Your instructions
Beginning at the line that contains "right elbow: (259, 204, -10)" and ending at the last line of the records below, retype each line exactly and add nothing.

** Opening Material for this exercise block **

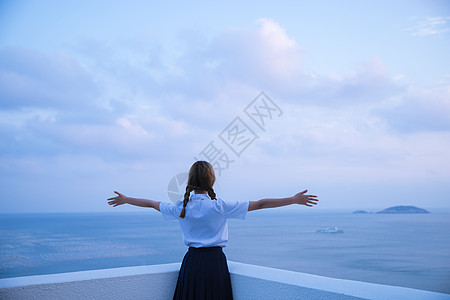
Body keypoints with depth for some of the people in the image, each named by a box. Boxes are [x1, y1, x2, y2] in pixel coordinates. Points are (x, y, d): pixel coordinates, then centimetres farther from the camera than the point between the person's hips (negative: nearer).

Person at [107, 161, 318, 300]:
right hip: (214, 260, -3)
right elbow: (259, 204, -10)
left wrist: (124, 199, 33)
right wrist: (294, 200, -6)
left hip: (191, 261, 3)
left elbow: (152, 204, 16)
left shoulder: (181, 207, 0)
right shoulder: (220, 207, -10)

** Closing Material for this exercise block **

Exercise response
right elbow: (259, 204, -10)
left wrist: (124, 199, 33)
right wrist: (294, 200, -6)
left hip: (191, 261, 3)
left elbow: (152, 204, 16)
left shoulder: (181, 207, 0)
right shoulder: (220, 207, -10)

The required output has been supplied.